(Dataset Opens)
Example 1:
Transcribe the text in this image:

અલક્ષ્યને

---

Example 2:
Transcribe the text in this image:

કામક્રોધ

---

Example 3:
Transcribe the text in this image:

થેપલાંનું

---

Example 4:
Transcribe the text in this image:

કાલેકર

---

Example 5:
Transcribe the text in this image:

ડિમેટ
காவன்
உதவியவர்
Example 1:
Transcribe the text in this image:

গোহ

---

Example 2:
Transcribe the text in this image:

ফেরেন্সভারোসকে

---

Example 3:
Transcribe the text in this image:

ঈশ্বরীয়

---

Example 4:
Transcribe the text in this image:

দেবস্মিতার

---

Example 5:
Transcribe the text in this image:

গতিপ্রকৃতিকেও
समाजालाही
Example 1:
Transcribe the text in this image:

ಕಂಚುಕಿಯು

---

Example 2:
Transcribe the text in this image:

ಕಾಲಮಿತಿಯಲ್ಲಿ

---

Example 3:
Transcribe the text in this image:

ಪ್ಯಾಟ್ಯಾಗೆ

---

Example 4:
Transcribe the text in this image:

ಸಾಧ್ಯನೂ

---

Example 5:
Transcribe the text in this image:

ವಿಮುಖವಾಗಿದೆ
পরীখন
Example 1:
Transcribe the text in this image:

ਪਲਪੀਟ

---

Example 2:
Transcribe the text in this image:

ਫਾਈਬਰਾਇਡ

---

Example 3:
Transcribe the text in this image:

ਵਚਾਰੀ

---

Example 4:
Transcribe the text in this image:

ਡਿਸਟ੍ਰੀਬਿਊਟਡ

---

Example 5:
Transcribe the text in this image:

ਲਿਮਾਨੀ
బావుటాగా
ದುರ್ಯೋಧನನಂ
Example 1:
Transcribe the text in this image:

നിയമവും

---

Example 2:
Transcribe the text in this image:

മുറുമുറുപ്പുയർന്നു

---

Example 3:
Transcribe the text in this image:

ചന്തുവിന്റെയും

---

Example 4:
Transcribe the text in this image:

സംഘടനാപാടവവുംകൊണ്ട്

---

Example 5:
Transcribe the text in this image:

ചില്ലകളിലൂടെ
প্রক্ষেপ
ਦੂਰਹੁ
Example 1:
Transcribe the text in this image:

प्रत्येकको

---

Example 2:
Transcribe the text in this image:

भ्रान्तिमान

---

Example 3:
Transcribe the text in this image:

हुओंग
(Dataset Closes)
Exercise aim: The answer should be all the entries, restated with no word changed.

Task result:
Example 1:
Transcribe the text in this image:

અલક્ષ્યને

---

Example 2:
Transcribe the text in this image:

કામક્રોધ

---

Example 3:
Transcribe the text in this image:

થેપલાંનું

---

Example 4:
Transcribe the text in this image:

કાલેકર

---

Example 5:
Transcribe the text in this image:

ડિમેટ
காவன்
உதவியவர்
Example 1:
Transcribe the text in this image:

গোহ

---

Example 2:
Transcribe the text in this image:

ফেরেন্সভারোসকে

---

Example 3:
Transcribe the text in this image:

ঈশ্বরীয়

---

Example 4:
Transcribe the text in this image:

দেবস্মিতার

---

Example 5:
Transcribe the text in this image:

গতিপ্রকৃতিকেও
समाजालाही
Example 1:
Transcribe the text in this image:

ಕಂಚುಕಿಯು

---

Example 2:
Transcribe the text in this image:

ಕಾಲಮಿತಿಯಲ್ಲಿ

---

Example 3:
Transcribe the text in this image:

ಪ್ಯಾಟ್ಯಾಗೆ

---

Example 4:
Transcribe the text in this image:

ಸಾಧ್ಯನೂ

---

Example 5:
Transcribe the text in this image:

ವಿಮುಖವಾಗಿದೆ
পরীখন
Example 1:
Transcribe the text in this image:

ਪਲਪੀਟ

---

Example 2:
Transcribe the text in this image:

ਫਾਈਬਰਾਇਡ

---

Example 3:
Transcribe the text in this image:

ਵਚਾਰੀ

---

Example 4:
Transcribe the text in this image:

ਡਿਸਟ੍ਰੀਬਿਊਟਡ

---

Example 5:
Transcribe the text in this image:

ਲਿਮਾਨੀ
బావుటాగా
ದುರ್ಯೋಧನನಂ
Example 1:
Transcribe the text in this image:

നിയമവും

---

Example 2:
Transcribe the text in this image:

മുറുമുറുപ്പുയർന്നു

---

Example 3:
Transcribe the text in this image:

ചന്തുവിന്റെയും

---

Example 4:
Transcribe the text in this image:

സംഘടനാപാടവവുംകൊണ്ട്

---

Example 5:
Transcribe the text in this image:

ചില്ലകളിലൂടെ
প্রক্ষেপ
ਦੂਰਹੁ
Example 1:
Transcribe the text in this image:

प्रत्येकको

---

Example 2:
Transcribe the text in this image:

भ्रान्तिमान

---

Example 3:
Transcribe the text in this image:

हुओंग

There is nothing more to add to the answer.